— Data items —

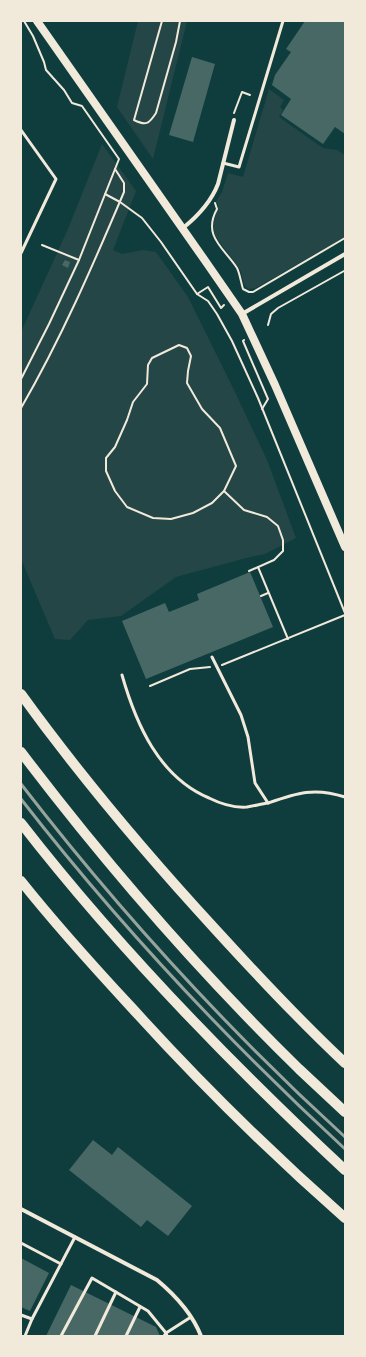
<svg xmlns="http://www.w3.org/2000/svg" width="366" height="1357" viewBox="0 0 366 1357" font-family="'Golos Text',sans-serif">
<rect width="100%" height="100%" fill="#0f3d3e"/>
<g fill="#244646">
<polygon points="138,21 187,21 153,159 117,107"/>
<path d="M269,89L284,100L280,107L283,110L279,117L323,148L337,150L345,155V237L265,283L255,288L248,289L244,284L241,271L216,237C211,225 216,217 218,205L216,202L222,192L228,173L243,177Z"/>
<polygon points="102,144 136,191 113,250 122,254 143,250 156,252 188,297 234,390 267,460 296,538 265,554 250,557 176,577 121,616 88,620 70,640 55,639 21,559 21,332 68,229"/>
</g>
<g fill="#486865">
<polygon points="305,21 345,21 345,134 335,127 323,144 281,115 291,99 272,85 275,75 291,52 286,49"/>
<polygon points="192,57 215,64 193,142 169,135"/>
<polygon points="65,260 70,262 68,268 62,265"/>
<polygon points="250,572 273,627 146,679 122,621 165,603 169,612 199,600 197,594"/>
<polygon points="93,1140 112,1155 118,1147 192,1206 168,1236 147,1220 141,1227 69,1170"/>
<polygon points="21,1258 49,1273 30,1311 21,1307"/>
<polygon points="71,1285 156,1327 160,1336 46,1336"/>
</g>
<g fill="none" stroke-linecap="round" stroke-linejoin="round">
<g stroke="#f1e9da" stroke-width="2">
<path d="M162,21L134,120C146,126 149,124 156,113L176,42L180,21"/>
<polyline points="234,113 242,92 250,95"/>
<polyline points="105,194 120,202 142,218 161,242 197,294 208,301 217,314 232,341 258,398 345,613"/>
<path d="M215,203L217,209C202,236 224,248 237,268C240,274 241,283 243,289L249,292H253L345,238"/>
<polyline points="42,245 79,260"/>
<polyline points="197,294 208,287 221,308 224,305"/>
<polyline points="268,325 271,314 278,308 344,271"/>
<polyline points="244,340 243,341 268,399 262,409"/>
<polygon points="179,345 187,348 191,356 188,371 187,383 202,409 220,428 236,466 224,491 212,503 193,513 171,519 153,518 127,507 115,491 106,471 106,458 115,447 127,420 133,402 147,384 148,365 152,358"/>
<polyline points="21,379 49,324 79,260 119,159 82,106 72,103 64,90 46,70 44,62 33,36 24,21"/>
<path d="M21,408C61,339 93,265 124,192V183L115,169"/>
<polyline points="224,491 244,510 267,517 278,526 283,540 283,551 274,560 249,571"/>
<polyline points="258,567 288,639"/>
<polyline points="261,596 268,593"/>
<polyline points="222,665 345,615"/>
<polyline points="150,686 190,669 210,667"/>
</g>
<g stroke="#f1e9da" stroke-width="3">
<polyline points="21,130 56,179 21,253"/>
<polyline points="223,163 239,167 283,21"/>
<path d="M212,657L241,715L248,737L255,783L268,803C297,793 314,787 345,797"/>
<path d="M122,675C136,724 159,777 209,798C221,804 234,808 247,807C254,806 261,804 268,803"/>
<polyline points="21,1243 61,1264"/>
<polyline points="21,1315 32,1319 25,1336"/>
<polyline points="32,1319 75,1237"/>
<polyline points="61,1336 92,1278 148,1311 166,1333 164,1336"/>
<polyline points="95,1336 116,1292"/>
<polyline points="126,1336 140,1307"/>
<polyline points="167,1336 166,1333 191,1317"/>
</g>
<g stroke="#f1e9da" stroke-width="4">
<path d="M183,228C198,216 211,202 218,184L234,120"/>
<polyline points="242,314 345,254"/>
<path d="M21,1209L157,1280C175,1295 192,1313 201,1336"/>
</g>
<polyline stroke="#f1e9da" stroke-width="8" points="37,21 206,262 242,314 275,385 345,547"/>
<g stroke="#f1e9da" stroke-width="10">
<path d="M21,694C81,777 147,855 216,930C258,976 300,1021 345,1063"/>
<path d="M21,752C106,864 198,970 299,1069C314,1083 330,1098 345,1112"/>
<path d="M21,823C118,948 229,1062 345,1170"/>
<path d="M21,881C56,925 94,967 132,1008C199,1082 270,1152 345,1218"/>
</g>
<g stroke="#97a49c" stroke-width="3">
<path d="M21,784C119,911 227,1029 345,1137"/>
<path d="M21,799C119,925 228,1041 345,1149"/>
</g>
</g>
<rect width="366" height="1357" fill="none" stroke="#f1e9da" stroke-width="44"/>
</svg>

— YOUR TASK —
Every entry above should be written out again verbatim, with no pictures included.

— EXERCISE RESPONSE —
<svg xmlns="http://www.w3.org/2000/svg" width="366" height="1357" viewBox="0 0 366 1357" font-family="'Golos Text',sans-serif">
<rect width="100%" height="100%" fill="#0f3d3e"/>
<g fill="#244646">
<polygon points="138,21 187,21 153,159 117,107"/>
<path d="M269,89L284,100L280,107L283,110L279,117L323,148L337,150L345,155V237L265,283L255,288L248,289L244,284L241,271L216,237C211,225 216,217 218,205L216,202L222,192L228,173L243,177Z"/>
<polygon points="102,144 136,191 113,250 122,254 143,250 156,252 188,297 234,390 267,460 296,538 265,554 250,557 176,577 121,616 88,620 70,640 55,639 21,559 21,332 68,229"/>
</g>
<g fill="#486865">
<polygon points="305,21 345,21 345,134 335,127 323,144 281,115 291,99 272,85 275,75 291,52 286,49"/>
<polygon points="192,57 215,64 193,142 169,135"/>
<polygon points="65,260 70,262 68,268 62,265"/>
<polygon points="250,572 273,627 146,679 122,621 165,603 169,612 199,600 197,594"/>
<polygon points="93,1140 112,1155 118,1147 192,1206 168,1236 147,1220 141,1227 69,1170"/>
<polygon points="21,1258 49,1273 30,1311 21,1307"/>
<polygon points="71,1285 156,1327 160,1336 46,1336"/>
</g>
<g fill="none" stroke-linecap="round" stroke-linejoin="round">
<g stroke="#f1e9da" stroke-width="2">
<path d="M162,21L134,120C146,126 149,124 156,113L176,42L180,21"/>
<polyline points="234,113 242,92 250,95"/>
<polyline points="105,194 120,202 142,218 161,242 197,294 208,301 217,314 232,341 258,398 345,613"/>
<path d="M215,203L217,209C202,236 224,248 237,268C240,274 241,283 243,289L249,292H253L345,238"/>
<polyline points="42,245 79,260"/>
<polyline points="197,294 208,287 221,308 224,305"/>
<polyline points="268,325 271,314 278,308 344,271"/>
<polyline points="244,340 243,341 268,399 262,409"/>
<polygon points="179,345 187,348 191,356 188,371 187,383 202,409 220,428 236,466 224,491 212,503 193,513 171,519 153,518 127,507 115,491 106,471 106,458 115,447 127,420 133,402 147,384 148,365 152,358"/>
<polyline points="21,379 49,324 79,260 119,159 82,106 72,103 64,90 46,70 44,62 33,36 24,21"/>
<path d="M21,408C61,339 93,265 124,192V183L115,169"/>
<polyline points="224,491 244,510 267,517 278,526 283,540 283,551 274,560 249,571"/>
<polyline points="258,567 288,639"/>
<polyline points="261,596 268,593"/>
<polyline points="222,665 345,615"/>
<polyline points="150,686 190,669 210,667"/>
</g>
<g stroke="#f1e9da" stroke-width="3">
<polyline points="21,130 56,179 21,253"/>
<polyline points="223,163 239,167 283,21"/>
<path d="M212,657L241,715L248,737L255,783L268,803C297,793 314,787 345,797"/>
<path d="M122,675C136,724 159,777 209,798C221,804 234,808 247,807C254,806 261,804 268,803"/>
<polyline points="21,1243 61,1264"/>
<polyline points="21,1315 32,1319 25,1336"/>
<polyline points="32,1319 75,1237"/>
<polyline points="61,1336 92,1278 148,1311 166,1333 164,1336"/>
<polyline points="95,1336 116,1292"/>
<polyline points="126,1336 140,1307"/>
<polyline points="167,1336 166,1333 191,1317"/>
</g>
<g stroke="#f1e9da" stroke-width="4">
<path d="M183,228C198,216 211,202 218,184L234,120"/>
<polyline points="242,314 345,254"/>
<path d="M21,1209L157,1280C175,1295 192,1313 201,1336"/>
</g>
<polyline stroke="#f1e9da" stroke-width="8" points="37,21 206,262 242,314 275,385 345,547"/>
<g stroke="#f1e9da" stroke-width="10">
<path d="M21,694C81,777 147,855 216,930C258,976 300,1021 345,1063"/>
<path d="M21,752C106,864 198,970 299,1069C314,1083 330,1098 345,1112"/>
<path d="M21,823C118,948 229,1062 345,1170"/>
<path d="M21,881C56,925 94,967 132,1008C199,1082 270,1152 345,1218"/>
</g>
<g stroke="#97a49c" stroke-width="3">
<path d="M21,784C119,911 227,1029 345,1137"/>
<path d="M21,799C119,925 228,1041 345,1149"/>
</g>
</g>
<rect width="366" height="1357" fill="none" stroke="#f1e9da" stroke-width="44"/>
</svg>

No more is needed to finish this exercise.